In the yard, next to the burned-out wreck of the carriage found in Leytonstone, was an ordinary black hansom cab, considerably the worse for its sojourn in the slums of Limehouse. A window had been smashed, the paint was scratched, and not only the horse but all her harness and tack were missing. The interior presented an altogether more grisly picture.
We had all expected the paint – the same blue, green and white as I had already seen on Garforth’s studio floor, his steps and his trousers – but even I had not realised that there would be quite so much blood. Evidently the painter had still been bleeding profusely when he had been loaded into the hansom. Whether his assailant knew it or not, his victim had not been dead, though I had no hopes that he would have regained consciousness. Certainly there had been no blood at the warehouse, meaning that Garforth had been dead by the time he arrived there.
Further inspection quickly established that this was where Garforth’s body had been shaved for the second time. A myriad of small flecks of grey stubble adhered to all the paint stains, and were scattered liberally over the seats as well, particularly in one corner. The razor was nowhere in evidence, but the murderer could easily have cast it into a soil-heap, or the Thames, after abandoning the cab.
Having satisfied myself as to the condition of the visible surfaces, I lay down gingerly on the floor, doing my best to avoid the smeared paint and congealed blood, and peered beneath the seats, where I had already noticed something faintly glinting. I reached beneath the corner where the largest quantity of hair had been heaped, and with a cry of triumph retrieved – not the razor, but Garforth’s monocle.
The frame was of cheap metal, plated with silver, and attached to a smart black ribbon. I examined it carefully for any inscription. There was none, nor could I gather anything f
rom the occasional scratches to the lens and housing. Holmes might be able to deduce a man’s vices from the marks on his pocket-watch, but I was not Holmes. Emerging from the cab, I held the glass up to my right eye, and frowned.
My view of the stable-yard around me was completely undistorted.
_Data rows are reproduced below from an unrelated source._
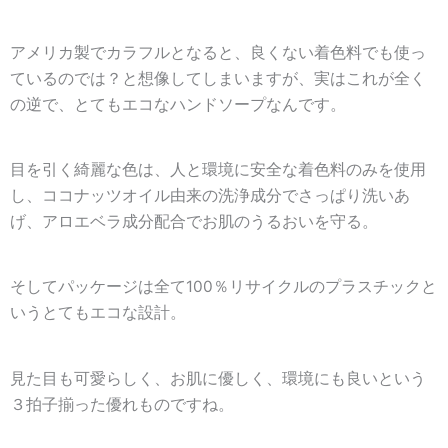
アメリカ製でカラフルとなると、良くない着色料でも使っ
ているのでは？と想像してしまいますが、実はこれが全く
の逆で、とても
エコなハンドソープ
なんです。
目を引く綺麗な色は、
人と環境に安全な着色料のみ
を使用
し、
ココナッツオイル由来の洗浄成分
でさっぱり洗いあ
げ、
アロエベラ成分配合
でお肌のうるおいを守る。
そしてパッケージは全て100％リサイクルのプラスチックと
いうとても
エコな設計
。
見た目も可愛らしく、お肌に優しく、環境にも良いという
３拍子揃った優れものですね。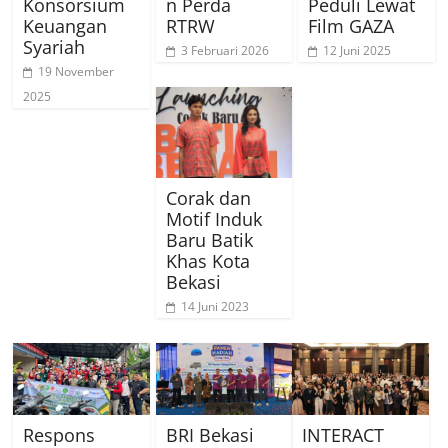
Konsorsium
n Perda
Peduli Lewat
Keuangan
RTRW
Film GAZA
Syariah
3 Februari 2026
12 Juni 2025
19 November
2025
Corak dan
Motif Induk
Baru Batik
Khas Kota
Bekasi
14 Juni 2023
Respons
BRI Bekasi
INTERACT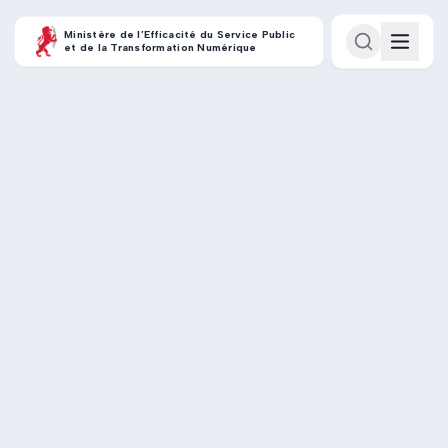
Ministère de l’Efficacité du Service Public
et de la Transformation Numérique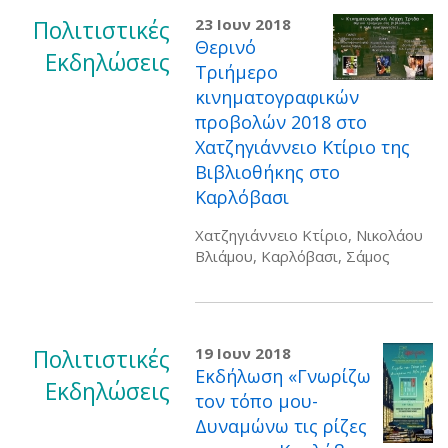
Πολιτιστικές
23 Ιουν 2018
Θερινό
Εκδηλώσεις
Τριήμερο
κινηματογραφικών
προβολών 2018 στο
Χατζηγιάννειο Κτίριο της
Βιβλιοθήκης στο
Καρλόβασι
Χατζηγιάννειο Κτίριο, Νικολάου
Βλιάμου, Καρλόβασι, Σάμος
Πολιτιστικές
19 Ιουν 2018
Εκδήλωση «Γνωρίζω
Εκδηλώσεις
τον τόπο μου-
Δυναμώνω τις ρίζες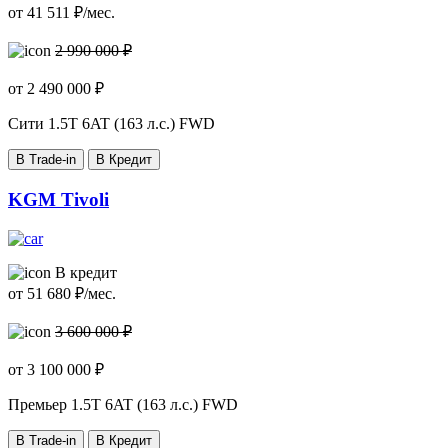
от
41 511
₽/мес.
2 990 000 ₽
от
2 490 000
₽
Сити
1.5T 6AT (163 л.с.) FWD
В Trade-in
В Кредит
KGM Tivoli
В кредит
от
51 680
₽/мес.
3 600 000 ₽
от
3 100 000
₽
Премьер
1.5T 6AT (163 л.с.) FWD
В Trade-in
В Кредит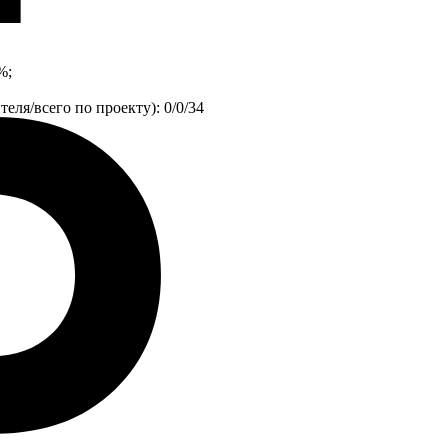
%;
еля/всего по проекту): 0/0/34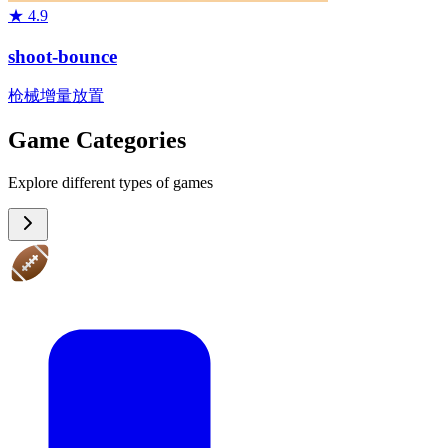
★
4.9
shoot-bounce
枪械
增量
放置
Game Categories
Explore different types of games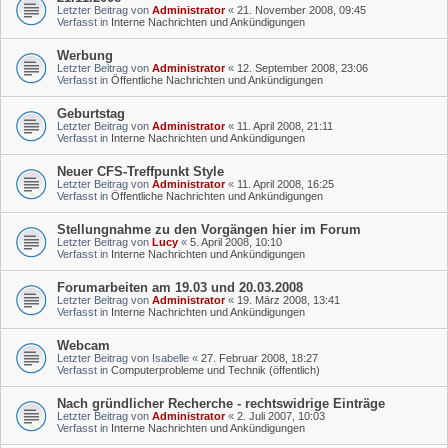
Letzter Beitrag von
Administrator
«
21. November 2008, 09:45
Verfasst in
Interne Nachrichten und Ankündigungen
Werbung
Letzter Beitrag von
Administrator
«
12. September 2008, 23:06
Verfasst in
Öffentliche Nachrichten und Ankündigungen
Geburtstag
Letzter Beitrag von
Administrator
«
11. April 2008, 21:11
Verfasst in
Interne Nachrichten und Ankündigungen
Neuer CFS-Treffpunkt Style
Letzter Beitrag von
Administrator
«
11. April 2008, 16:25
Verfasst in
Öffentliche Nachrichten und Ankündigungen
Stellungnahme zu den Vorgängen hier im Forum
Letzter Beitrag von
Lucy
«
5. April 2008, 10:10
Verfasst in
Interne Nachrichten und Ankündigungen
Forumarbeiten am 19.03 und 20.03.2008
Letzter Beitrag von
Administrator
«
19. März 2008, 13:41
Verfasst in
Interne Nachrichten und Ankündigungen
Webcam
Letzter Beitrag von
Isabelle
«
27. Februar 2008, 18:27
Verfasst in
Computerprobleme und Technik (öffentlich)
Nach gründlicher Recherche - rechtswidrige Einträge
Letzter Beitrag von
Administrator
«
2. Juli 2007, 10:03
Verfasst in
Interne Nachrichten und Ankündigungen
There was none of the bending and thickening of the image that characterised, for instance, the windows in Sir Newnham’s Experiment Rooms, or any ordinary pair of spectacles. The glass in this monocle had no optical properties at all. It would be useless as a corrective for anybody’s eyesight.
I remembered Holmes’s observation that the canvases in Garforth’s studio were not real paintings, nor even forgeries, but objects intended to give the impression of paintings. It seemed that Garforth’s monocle was likewise a mere facsimile of a monocle. It was the kind of accoutrement I might have expected to be worn on stage by an actor.
Did Garforth wear it purely as an affectation, I wondered? An artist might do such a thing, I supposed, if he wished to cultivate a particular impression. In any case, Holmes had thought the monocle would be significant, and that meant that this information was important to him. It was time for me to return and make my report.
I stopped by Lestrade’s desk, and he related cheerfully that he had let Flatley go for now, with a threat of misconduct proceedings hanging over his licence. ‘To keep him to heel,’ the inspector explained. ‘Unless we turn up something new, though, I think we’ll leave him be. He made a stupid mistake and he’s suffering for it. He’s proper cut up about that nag of his.’
I gave him an account of what I had discovered, and left the monocle in his keeping, with a suggestion to search for the razor in the area near where the cab had been found. I then returned again to Baker Street, determined this time that Holmes would pay attention to the important questions in hand.